**SUPPLIED ENTRIES**.
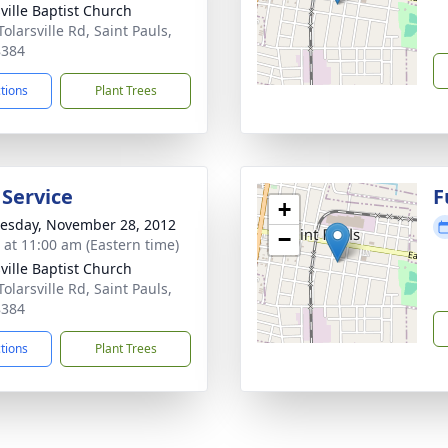
sville Baptist Church
olarsville Rd, Saint Pauls,
8384
ctions
Plant Trees
 Service
F
+
sday, November 28, 2012
−
s at 11:00 am (Eastern time)
sville Baptist Church
olarsville Rd, Saint Pauls,
8384
ctions
Plant Trees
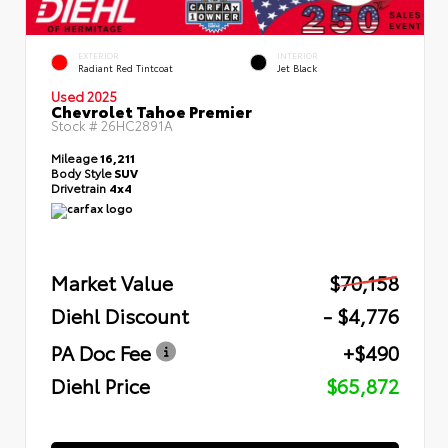
EXTERIOR
INTERIOR
Radiant Red Tintcoat
Jet Black
Used 2025
Chevrolet Tahoe Premier
Stock #
26HC2891A
Mileage
16,211
Body Style
SUV
Drivetrain
4x4
Market Value
$70,158
Diehl Discount
- $4,776
PA Doc Fee
+$490
Diehl Price
$65,872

**THE TASK**. Print each record exactly as it stands, skipping the pictures.

**RESPONSE TO THIS TASK**.
sville Baptist Church
olarsville Rd, Saint Pauls,
8384
ctions
Plant Trees
 Service
F
+
sday, November 28, 2012
−
s at 11:00 am (Eastern time)
sville Baptist Church
olarsville Rd, Saint Pauls,
8384
ctions
Plant Trees
EXTERIOR
INTERIOR
Radiant Red Tintcoat
Jet Black
Used 2025
Chevrolet Tahoe Premier
Stock #
26HC2891A
Mileage
16,211
Body Style
SUV
Drivetrain
4x4
Market Value
$70,158
Diehl Discount
- $4,776
PA Doc Fee
+$490
Diehl Price
$65,872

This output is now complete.